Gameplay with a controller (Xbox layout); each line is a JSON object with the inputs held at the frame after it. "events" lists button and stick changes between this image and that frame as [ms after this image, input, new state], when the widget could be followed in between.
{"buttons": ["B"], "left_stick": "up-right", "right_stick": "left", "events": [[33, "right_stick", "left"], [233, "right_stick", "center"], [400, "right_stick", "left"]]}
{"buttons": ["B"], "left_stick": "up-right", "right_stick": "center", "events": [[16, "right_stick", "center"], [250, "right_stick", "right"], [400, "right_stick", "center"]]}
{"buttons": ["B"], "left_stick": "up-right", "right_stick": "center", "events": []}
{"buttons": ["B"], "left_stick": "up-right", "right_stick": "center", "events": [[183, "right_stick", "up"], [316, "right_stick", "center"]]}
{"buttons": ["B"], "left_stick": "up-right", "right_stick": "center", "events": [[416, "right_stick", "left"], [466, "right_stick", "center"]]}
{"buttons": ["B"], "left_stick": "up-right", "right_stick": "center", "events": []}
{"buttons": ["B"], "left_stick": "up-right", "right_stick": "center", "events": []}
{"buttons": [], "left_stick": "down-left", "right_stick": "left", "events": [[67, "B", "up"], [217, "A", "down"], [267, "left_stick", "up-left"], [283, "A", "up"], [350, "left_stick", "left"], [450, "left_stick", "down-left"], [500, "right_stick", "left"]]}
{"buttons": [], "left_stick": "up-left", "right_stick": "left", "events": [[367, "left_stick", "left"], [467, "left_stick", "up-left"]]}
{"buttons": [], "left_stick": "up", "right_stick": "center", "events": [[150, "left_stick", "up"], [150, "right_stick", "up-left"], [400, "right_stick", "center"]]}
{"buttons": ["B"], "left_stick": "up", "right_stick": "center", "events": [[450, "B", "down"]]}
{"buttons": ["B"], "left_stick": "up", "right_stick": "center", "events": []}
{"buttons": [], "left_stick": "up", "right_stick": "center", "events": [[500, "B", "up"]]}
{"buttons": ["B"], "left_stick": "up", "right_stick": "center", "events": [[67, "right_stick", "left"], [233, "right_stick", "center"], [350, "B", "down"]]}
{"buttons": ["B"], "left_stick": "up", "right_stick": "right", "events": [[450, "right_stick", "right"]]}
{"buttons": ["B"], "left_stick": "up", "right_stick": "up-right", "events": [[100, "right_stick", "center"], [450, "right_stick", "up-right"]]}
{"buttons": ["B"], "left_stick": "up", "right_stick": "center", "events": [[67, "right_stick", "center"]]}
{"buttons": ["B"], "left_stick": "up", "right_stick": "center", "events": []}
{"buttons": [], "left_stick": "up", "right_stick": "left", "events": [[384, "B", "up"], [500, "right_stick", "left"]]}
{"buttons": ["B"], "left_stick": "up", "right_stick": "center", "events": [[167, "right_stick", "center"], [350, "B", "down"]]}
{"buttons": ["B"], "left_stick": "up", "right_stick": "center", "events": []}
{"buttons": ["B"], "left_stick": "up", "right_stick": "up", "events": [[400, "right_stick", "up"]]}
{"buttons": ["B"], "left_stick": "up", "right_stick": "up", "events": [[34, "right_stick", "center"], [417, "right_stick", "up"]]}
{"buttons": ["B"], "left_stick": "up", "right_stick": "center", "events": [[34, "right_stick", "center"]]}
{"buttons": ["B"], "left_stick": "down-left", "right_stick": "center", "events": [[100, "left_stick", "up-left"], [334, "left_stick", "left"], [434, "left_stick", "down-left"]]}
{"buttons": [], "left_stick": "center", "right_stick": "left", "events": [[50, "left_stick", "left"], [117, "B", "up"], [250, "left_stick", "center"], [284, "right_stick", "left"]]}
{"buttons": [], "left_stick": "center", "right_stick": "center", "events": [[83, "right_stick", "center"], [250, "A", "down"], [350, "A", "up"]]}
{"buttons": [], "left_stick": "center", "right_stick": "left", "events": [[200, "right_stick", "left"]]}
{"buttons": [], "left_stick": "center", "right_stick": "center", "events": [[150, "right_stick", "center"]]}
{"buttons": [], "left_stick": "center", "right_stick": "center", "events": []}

****************

▶ **TASK DETAILS**
The listing above is to be written out again word for word.

▶ **YOUR SOLUTION**
Gameplay with a controller (Xbox layout); each line is a JSON object with the inputs held at the frame after it. "events" lists button and stick changes between this image and that frame as [ms after this image, input, new state], when the widget could be followed in between.
{"buttons": ["B"], "left_stick": "up-right", "right_stick": "left", "events": [[33, "right_stick", "left"], [233, "right_stick", "center"], [400, "right_stick", "left"]]}
{"buttons": ["B"], "left_stick": "up-right", "right_stick": "center", "events": [[16, "right_stick", "center"], [250, "right_stick", "right"], [400, "right_stick", "center"]]}
{"buttons": ["B"], "left_stick": "up-right", "right_stick": "center", "events": []}
{"buttons": ["B"], "left_stick": "up-right", "right_stick": "center", "events": [[183, "right_stick", "up"], [316, "right_stick", "center"]]}
{"buttons": ["B"], "left_stick": "up-right", "right_stick": "center", "events": [[416, "right_stick", "left"], [466, "right_stick", "center"]]}
{"buttons": ["B"], "left_stick": "up-right", "right_stick": "center", "events": []}
{"buttons": ["B"], "left_stick": "up-right", "right_stick": "center", "events": []}
{"buttons": [], "left_stick": "down-left", "right_stick": "left", "events": [[67, "B", "up"], [217, "A", "down"], [267, "left_stick", "up-left"], [283, "A", "up"], [350, "left_stick", "left"], [450, "left_stick", "down-left"], [500, "right_stick", "left"]]}
{"buttons": [], "left_stick": "up-left", "right_stick": "left", "events": [[367, "left_stick", "left"], [467, "left_stick", "up-left"]]}
{"buttons": [], "left_stick": "up", "right_stick": "center", "events": [[150, "left_stick", "up"], [150, "right_stick", "up-left"], [400, "right_stick", "center"]]}
{"buttons": ["B"], "left_stick": "up", "right_stick": "center", "events": [[450, "B", "down"]]}
{"buttons": ["B"], "left_stick": "up", "right_stick": "center", "events": []}
{"buttons": [], "left_stick": "up", "right_stick": "center", "events": [[500, "B", "up"]]}
{"buttons": ["B"], "left_stick": "up", "right_stick": "center", "events": [[67, "right_stick", "left"], [233, "right_stick", "center"], [350, "B", "down"]]}
{"buttons": ["B"], "left_stick": "up", "right_stick": "right", "events": [[450, "right_stick", "right"]]}
{"buttons": ["B"], "left_stick": "up", "right_stick": "up-right", "events": [[100, "right_stick", "center"], [450, "right_stick", "up-right"]]}
{"buttons": ["B"], "left_stick": "up", "right_stick": "center", "events": [[67, "right_stick", "center"]]}
{"buttons": ["B"], "left_stick": "up", "right_stick": "center", "events": []}
{"buttons": [], "left_stick": "up", "right_stick": "left", "events": [[384, "B", "up"], [500, "right_stick", "left"]]}
{"buttons": ["B"], "left_stick": "up", "right_stick": "center", "events": [[167, "right_stick", "center"], [350, "B", "down"]]}
{"buttons": ["B"], "left_stick": "up", "right_stick": "center", "events": []}
{"buttons": ["B"], "left_stick": "up", "right_stick": "up", "events": [[400, "right_stick", "up"]]}
{"buttons": ["B"], "left_stick": "up", "right_stick": "up", "events": [[34, "right_stick", "center"], [417, "right_stick", "up"]]}
{"buttons": ["B"], "left_stick": "up", "right_stick": "center", "events": [[34, "right_stick", "center"]]}
{"buttons": ["B"], "left_stick": "down-left", "right_stick": "center", "events": [[100, "left_stick", "up-left"], [334, "left_stick", "left"], [434, "left_stick", "down-left"]]}
{"buttons": [], "left_stick": "center", "right_stick": "left", "events": [[50, "left_stick", "left"], [117, "B", "up"], [250, "left_stick", "center"], [284, "right_stick", "left"]]}
{"buttons": [], "left_stick": "center", "right_stick": "center", "events": [[83, "right_stick", "center"], [250, "A", "down"], [350, "A", "up"]]}
{"buttons": [], "left_stick": "center", "right_stick": "left", "events": [[200, "right_stick", "left"]]}
{"buttons": [], "left_stick": "center", "right_stick": "center", "events": [[150, "right_stick", "center"]]}
{"buttons": [], "left_stick": "center", "right_stick": "center", "events": []}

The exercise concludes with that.